Reduce taxes by making an early mortgage payment

The end of the year is nearly here, and many people are still making all of the last-minute financial transactions they can to reduce their tax liability for the upcoming tax season. There are a number of transactions individuals can make to qualify for a tax credit or deduction, ranging from eligible medical expenses to charitable contributions, but one lesser-known action people can take involves the timing of a payment homeowners make each month: their monthly mortgage payment.

The Internal Revenue Service allows homeowners to deduct mortgage interest paid out over the course of a year, and some individuals capitalize on this rule by making their December mortgage payment before the end of the year. The set-up of the payment system makes scenario easier for many people. When a person rents a property, they are required to pay their monthly balance beforehand - meaning that a tenant must satisfy their January payment in December.

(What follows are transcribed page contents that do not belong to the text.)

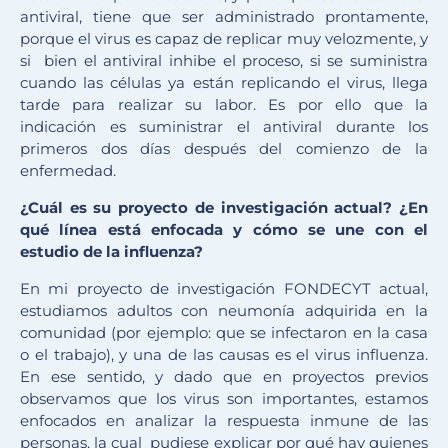
antiviral, tiene que ser administrado prontamente,
porque el virus es capaz de replicar muy velozmente, y
si bien el antiviral inhibe el proceso, si se suministra
cuando las células ya están replicando el virus, llega
tarde para realizar su labor. Es por ello que la
indicación es suministrar el antiviral durante los
primeros dos días después del comienzo de la
enfermedad.
¿Cuál es su proyecto de investigación actual? ¿En
qué línea está enfocada y cómo se une con el
estudio de la influenza?
En mi proyecto de investigación FONDECYT actual,
estudiamos adultos con neumonía adquirida en la
comunidad (por ejemplo: que se infectaron en la casa
o el trabajo), y una de las causas es el virus influenza.
En ese sentido, y dado que en proyectos previos
observamos que los virus son importantes, estamos
enfocados en analizar la respuesta inmune de las
personas, la cual pudiese explicar por qué hay quienes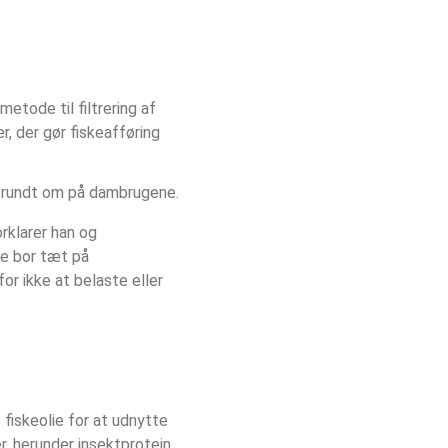
etode til filtrering af 
, der gør fiskeafføring 
l rundt om på dambrugene.
orklarer han og 
De bor tæt på 
or ikke at belaste eller 
 fiskeolie for at udnytte 
r, herunder insektprotein 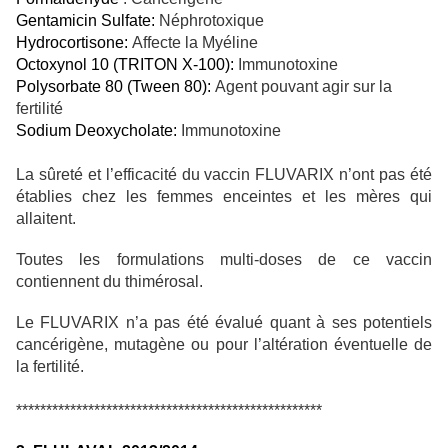
Gentamicin Sulfate:
Néphrotoxique
Hydrocortisone:
Affecte la Myéline
Octoxynol 10 (TRITON X-100):
Immunotoxine
Polysorbate 80 (Tween 80):
Agent pouvant agir sur la
fertilité
Sodium Deoxycholate:
Immunotoxine
La sûreté et l’efficacité du vaccin FLUVARIX n’ont pas été
établies chez les femmes enceintes et les mères qui
allaitent.
Toutes les formulations multi-doses de ce vaccin
contiennent du thimérosal.
Le FLUVARIX n’a pas été évalué quant à ses potentiels
cancérigène, mutagène ou pour l’altération éventuelle de
la fertilité.
***************************************************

With mortgage payments, the opposite is true. Homeowners make their monthly payment in the month following their occupancy, which means that most people pay their December balance in January. However, by making this payment by Dec. 31, 2013 - instead of waiting until the standard Jan. 7 deadline most people are accustomed to - their Jan. 1 mortgage statement represents interest for the month of December, making it a tax-break-eligible bill for this year, Bankrate.com explains. 

Accelerating the payment
There are some tips and guidelines to keep in mind though before choosing to make an early payment. One of the most obvious rules is making sure the payment is in to the lender on time to claim the interest deduction. Cutting it too close to the wire could mean that lenders don't process it in time, which means the mortgage interest associated with the payment won't count on the homeowner's 2013 tax return. While individuals might date their check for Dec. 31 or earlier, they might benefit from ensuring it's delivered to their lender a few days before the last business day of the year. 

Additionally, individuals should keep in mind that making an early payment is a practice that should be limited to the end of the year. They should refrain from making February, March and other upcoming payments for the purposes of the mortgage interest deduction, as write-offs for prepaid interest is generally prohibited - except in certain cases involving loan points.